■ Aim of the task
The answer must be an exact copy of the records below, with every picture left out.

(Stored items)

--------------------------------------------------

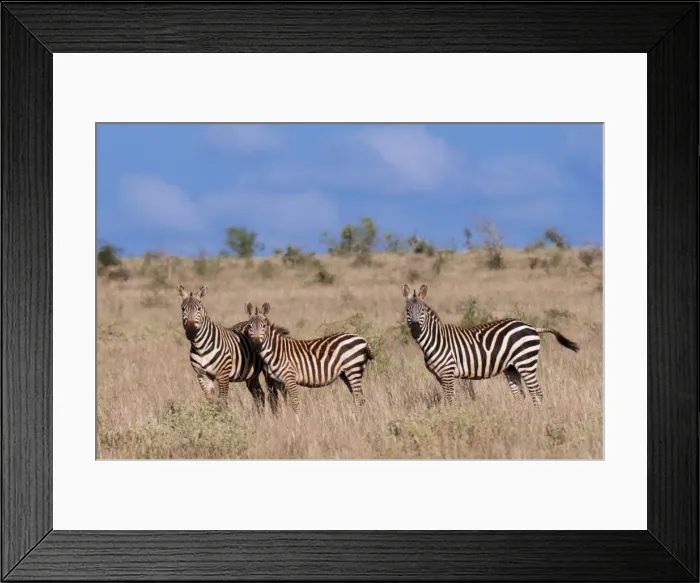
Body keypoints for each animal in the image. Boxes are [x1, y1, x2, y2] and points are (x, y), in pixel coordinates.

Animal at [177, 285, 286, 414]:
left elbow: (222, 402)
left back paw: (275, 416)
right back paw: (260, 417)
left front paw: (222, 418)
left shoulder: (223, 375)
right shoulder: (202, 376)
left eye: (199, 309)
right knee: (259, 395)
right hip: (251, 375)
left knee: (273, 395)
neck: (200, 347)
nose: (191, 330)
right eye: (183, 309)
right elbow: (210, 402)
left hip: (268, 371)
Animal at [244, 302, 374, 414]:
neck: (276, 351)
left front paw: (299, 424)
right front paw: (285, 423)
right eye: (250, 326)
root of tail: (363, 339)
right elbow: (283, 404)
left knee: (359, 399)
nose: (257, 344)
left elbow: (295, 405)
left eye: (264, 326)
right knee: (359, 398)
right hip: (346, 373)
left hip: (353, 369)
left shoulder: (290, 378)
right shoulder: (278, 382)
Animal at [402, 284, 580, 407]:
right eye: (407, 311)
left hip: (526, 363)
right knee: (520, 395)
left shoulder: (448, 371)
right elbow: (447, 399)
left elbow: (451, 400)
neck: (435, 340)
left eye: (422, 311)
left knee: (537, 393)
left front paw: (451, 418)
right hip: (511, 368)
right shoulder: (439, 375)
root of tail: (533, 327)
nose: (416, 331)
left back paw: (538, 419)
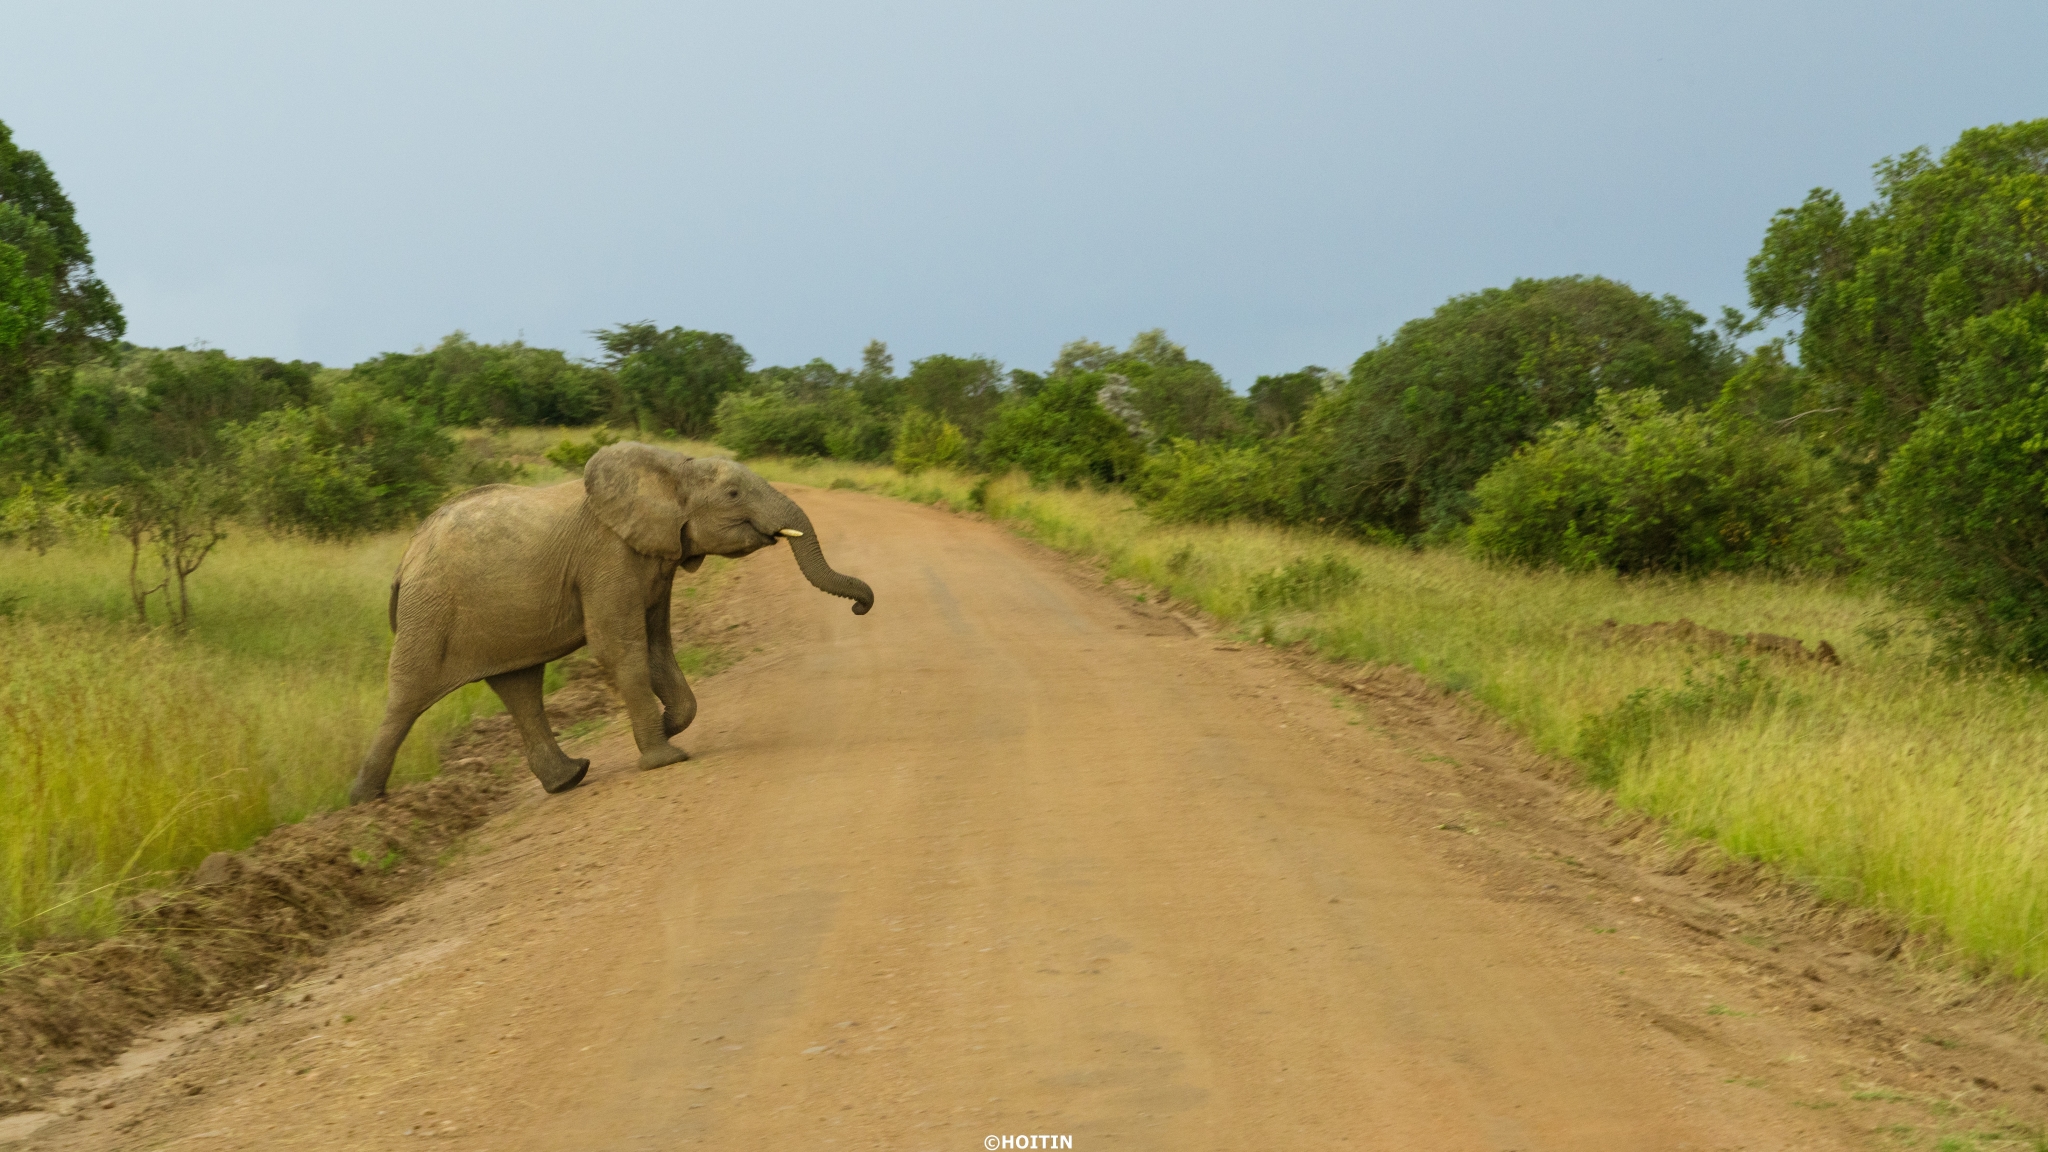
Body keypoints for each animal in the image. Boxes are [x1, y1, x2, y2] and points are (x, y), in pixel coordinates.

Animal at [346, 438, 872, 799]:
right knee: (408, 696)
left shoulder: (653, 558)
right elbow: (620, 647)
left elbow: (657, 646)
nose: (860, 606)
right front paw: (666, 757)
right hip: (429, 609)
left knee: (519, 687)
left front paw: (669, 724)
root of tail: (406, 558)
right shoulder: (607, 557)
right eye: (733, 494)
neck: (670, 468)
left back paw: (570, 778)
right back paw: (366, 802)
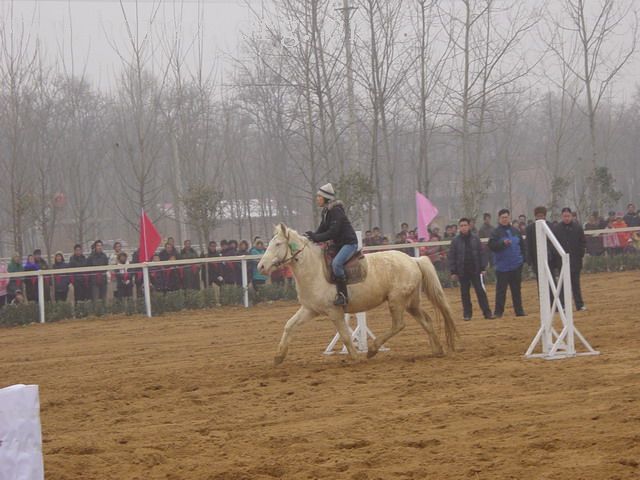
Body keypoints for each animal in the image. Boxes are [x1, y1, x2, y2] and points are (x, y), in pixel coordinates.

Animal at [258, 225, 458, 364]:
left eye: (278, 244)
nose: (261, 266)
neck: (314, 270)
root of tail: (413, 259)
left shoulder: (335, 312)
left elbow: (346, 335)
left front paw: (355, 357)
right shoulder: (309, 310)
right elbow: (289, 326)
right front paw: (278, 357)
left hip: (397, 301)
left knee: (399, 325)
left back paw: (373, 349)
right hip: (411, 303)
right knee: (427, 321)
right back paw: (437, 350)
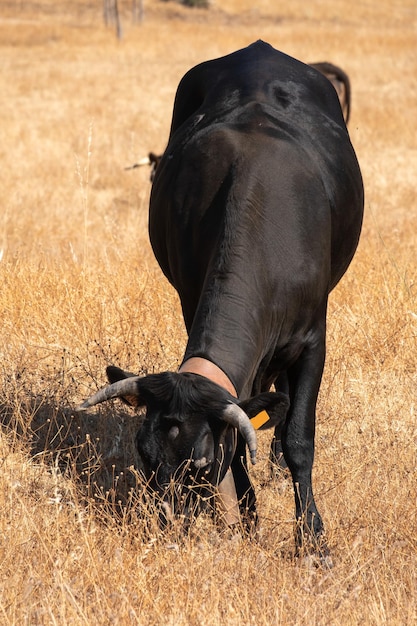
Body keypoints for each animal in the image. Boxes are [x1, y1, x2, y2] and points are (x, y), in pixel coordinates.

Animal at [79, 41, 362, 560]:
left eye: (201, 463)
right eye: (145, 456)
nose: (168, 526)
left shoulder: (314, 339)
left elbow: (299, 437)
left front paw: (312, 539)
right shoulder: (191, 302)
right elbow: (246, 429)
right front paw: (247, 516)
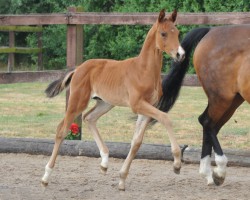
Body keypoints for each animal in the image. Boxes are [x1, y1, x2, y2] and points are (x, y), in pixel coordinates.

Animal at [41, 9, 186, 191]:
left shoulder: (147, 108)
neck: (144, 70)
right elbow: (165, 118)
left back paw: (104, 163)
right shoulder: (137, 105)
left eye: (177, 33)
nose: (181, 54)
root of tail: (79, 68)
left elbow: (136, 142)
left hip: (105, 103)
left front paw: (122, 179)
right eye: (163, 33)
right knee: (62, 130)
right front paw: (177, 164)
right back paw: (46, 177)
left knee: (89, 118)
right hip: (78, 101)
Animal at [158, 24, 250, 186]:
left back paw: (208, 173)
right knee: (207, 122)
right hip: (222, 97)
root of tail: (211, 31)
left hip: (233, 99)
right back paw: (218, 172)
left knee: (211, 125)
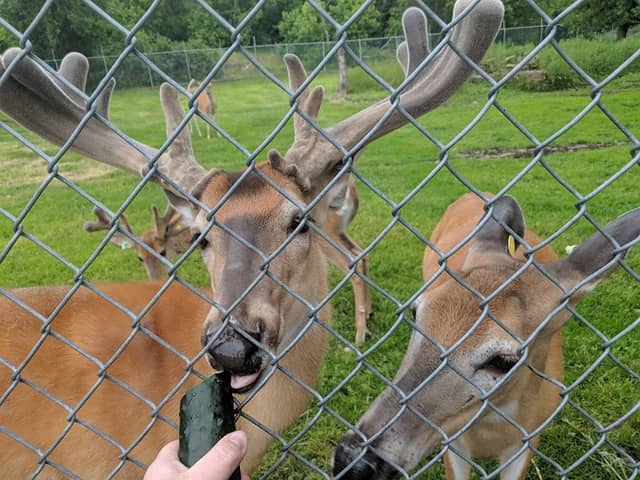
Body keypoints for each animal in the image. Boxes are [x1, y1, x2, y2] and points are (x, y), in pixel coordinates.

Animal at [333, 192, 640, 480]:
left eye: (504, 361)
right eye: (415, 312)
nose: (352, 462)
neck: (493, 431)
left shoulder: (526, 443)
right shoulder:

--------------------------------------------------

■ Response
Body keypoints for each animal in the image. Boxes are [x1, y1, x2, y2] and points are (x, y), in pixel coordinates.

Animal at [177, 285, 286, 414]:
left elbow: (222, 402)
left back paw: (275, 416)
right back paw: (260, 417)
left front paw: (222, 418)
left shoulder: (223, 375)
right shoulder: (202, 376)
left eye: (199, 309)
right knee: (259, 395)
right hip: (251, 375)
left knee: (273, 395)
neck: (200, 347)
nose: (191, 330)
right eye: (183, 309)
right elbow: (210, 402)
left hip: (268, 371)
Animal at [244, 302, 374, 414]:
neck: (276, 351)
left front paw: (299, 424)
right front paw: (285, 423)
right eye: (250, 326)
root of tail: (363, 339)
right elbow: (283, 404)
left knee: (359, 399)
nose: (257, 344)
left elbow: (295, 405)
left eye: (264, 326)
right knee: (359, 398)
right hip: (346, 373)
left hip: (353, 369)
left shoulder: (290, 378)
right shoulder: (278, 382)
Animal at [402, 284, 580, 407]:
right eye: (407, 311)
left hip: (526, 363)
right knee: (520, 395)
left shoulder: (448, 371)
right elbow: (447, 399)
left elbow: (451, 400)
neck: (435, 340)
left eye: (422, 311)
left knee: (537, 393)
left front paw: (451, 418)
right hip: (511, 368)
right shoulder: (439, 375)
root of tail: (533, 327)
nose: (416, 331)
left back paw: (538, 419)
Body keypoints for each animal in the image. Boxes are [x1, y1, x2, y2] and points are (x, y), in pixel coordinates.

Animal at [346, 438, 872, 799]:
right knee: (408, 696)
left shoulder: (653, 558)
right elbow: (620, 647)
left elbow: (657, 646)
nose: (860, 606)
right front paw: (666, 757)
right hip: (429, 609)
left knee: (519, 687)
left front paw: (669, 724)
root of tail: (406, 558)
right shoulder: (607, 557)
right eye: (733, 494)
neck: (670, 468)
left back paw: (570, 778)
right back paw: (366, 802)
Body keypoints for each animal in the image. Boxes are [x1, y1, x2, y2] and points are (x, y), in pixel coordinates.

Animal at [258, 225, 458, 364]:
left eye: (278, 244)
nose: (261, 266)
neck: (314, 270)
root of tail: (413, 259)
left shoulder: (335, 312)
left elbow: (346, 335)
left front paw: (355, 357)
right shoulder: (309, 310)
right elbow: (289, 326)
right front paw: (278, 357)
left hip: (397, 301)
left knee: (399, 325)
left back paw: (373, 349)
right hip: (411, 303)
right knee: (427, 321)
right back paw: (437, 350)
Body keypoints for each animal in the image. Boxes are [x1, y1, x2, y2] and points are (x, y), in pixel coordinates.

Animal at [79, 41, 362, 560]:
left eye: (201, 463)
right eye: (145, 456)
nose: (168, 526)
left shoulder: (314, 339)
left elbow: (299, 437)
left front paw: (312, 539)
right shoulder: (191, 302)
right elbow: (246, 429)
right front paw: (247, 516)
Body keypoints for each animal in the image. Boxes are [x1, y1, x2, y2] and points are (x, y), in pixel coordinates.

Animal at [41, 9, 186, 191]:
left shoulder: (147, 108)
neck: (144, 70)
right elbow: (165, 118)
left back paw: (104, 163)
right shoulder: (137, 105)
left eye: (177, 33)
nose: (181, 54)
root of tail: (79, 68)
left elbow: (136, 142)
left hip: (105, 103)
left front paw: (122, 179)
right eye: (163, 33)
right knee: (62, 130)
right front paw: (177, 164)
right back paw: (46, 177)
left knee: (89, 118)
right hip: (78, 101)
Animal at [158, 24, 250, 186]:
left back paw: (208, 173)
right knee: (207, 122)
right hip: (222, 97)
root of tail: (211, 31)
left hip: (233, 99)
right back paw: (218, 172)
left knee: (211, 125)
Body keypoints for each animal in the image. Boxes are [x1, y1, x2, y2] and points are (x, y), in pixel coordinates.

Animal at [333, 192, 640, 480]:
left eye: (504, 361)
right eye: (415, 312)
nose: (352, 462)
neck: (493, 431)
left shoulder: (526, 443)
right shoulder:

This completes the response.